Personal property being so scarce in Bushman society, and being neither of great nor lasting value, it is only the succession to a deceased person’s interests in gift-giving partnerships which is an important matter to be settled. In order to assure the continuation of major partnerships, older Bushmen, on becoming less mobile and less productive, will gradually pass their partnerships on to their children or younger siblings. In respect of partnerships which have not been disposed of by the deceased, the deceased’s children or siblings may ask the remaining partners to continue to relationship by offering them the deceased’s possessions.

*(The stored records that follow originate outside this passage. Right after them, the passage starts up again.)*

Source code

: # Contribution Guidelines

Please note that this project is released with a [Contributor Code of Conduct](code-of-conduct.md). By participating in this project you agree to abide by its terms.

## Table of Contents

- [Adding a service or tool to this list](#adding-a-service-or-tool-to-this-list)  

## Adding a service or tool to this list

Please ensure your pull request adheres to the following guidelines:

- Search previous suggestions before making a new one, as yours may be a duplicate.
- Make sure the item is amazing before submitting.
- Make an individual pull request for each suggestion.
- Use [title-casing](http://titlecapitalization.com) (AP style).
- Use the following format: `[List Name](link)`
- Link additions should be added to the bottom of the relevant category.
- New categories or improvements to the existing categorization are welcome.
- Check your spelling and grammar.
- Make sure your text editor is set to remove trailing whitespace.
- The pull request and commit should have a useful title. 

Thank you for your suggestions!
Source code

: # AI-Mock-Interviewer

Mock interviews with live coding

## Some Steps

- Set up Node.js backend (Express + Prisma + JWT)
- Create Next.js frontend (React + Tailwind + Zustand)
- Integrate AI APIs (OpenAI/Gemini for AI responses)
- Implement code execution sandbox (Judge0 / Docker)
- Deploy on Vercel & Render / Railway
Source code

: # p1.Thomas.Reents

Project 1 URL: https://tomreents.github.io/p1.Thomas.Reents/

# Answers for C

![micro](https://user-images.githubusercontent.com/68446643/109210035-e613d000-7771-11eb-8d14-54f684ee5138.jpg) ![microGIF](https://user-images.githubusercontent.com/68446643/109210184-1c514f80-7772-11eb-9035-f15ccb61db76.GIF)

The small face-to-face and, indeed, ‘footprint-to-footprint’ community of the Kalahari Bushman band is generally at peace, there being little scope and inclination to act anti-socially. Of the wrong-doings, the ones which are feared most, occur least, namely physical violence, the breaking of the incest taboos, flagrant adultery and theft. Most transgressions relate to the use and distribution of the natural resources.
A transgressor of the communal law is seldom considered to be a bad person, but is rather treated as someone who erred to the detriment of the communal, including his or her own interests.
THE SETTLEMENT OF TRANSGRESSIONS AND DISPUTES
Transgressions of the communal law and disputes among individual members of the band are judged by band opinion, and controlled by band action, rather than self-help. As violence is greatly feared because it would be destructive of band society, every effort will be made by the band to prevent self-help, and try to resolve a conflict through talking, which in appropriate cases may take the form of public shaming and ridicule. If a conflict cannot be resolved this way and the offender is not willing to leave the band of his or her own volition, he or she will be ‘eased out’ of it. However, an offender’s departure could prove to be of greater harm to the band than was his or her original wrong-doing. Hence, every effort is made in band society to prevent or else channel conflict.
The law of the Bushmen cannot be separated from the Bushmen’s religious orientation or world-view. They are interwoven in a peculiar, indeed practical fashion, for both are man-centred. By using the term ‘man-centred’ I do not wish to imply that in Bushman society there exists a confrontation between man and nature. On the contrary, for according to Bushman cosmic feeling, nature is man: it is the community of ‘transformed’ and ‘living’ Bushmen. Hence, the environment is revered, and utilized and shared with great care.
As matters stand now, what is left of traditional Bushman society is under enormous pressure from outside modernist forces, and all we can really hope for is that some elements of the Bushmen’s cosmic intelligence, such as environmental care, communal care and the art of dialogue, will be taken with us into the future.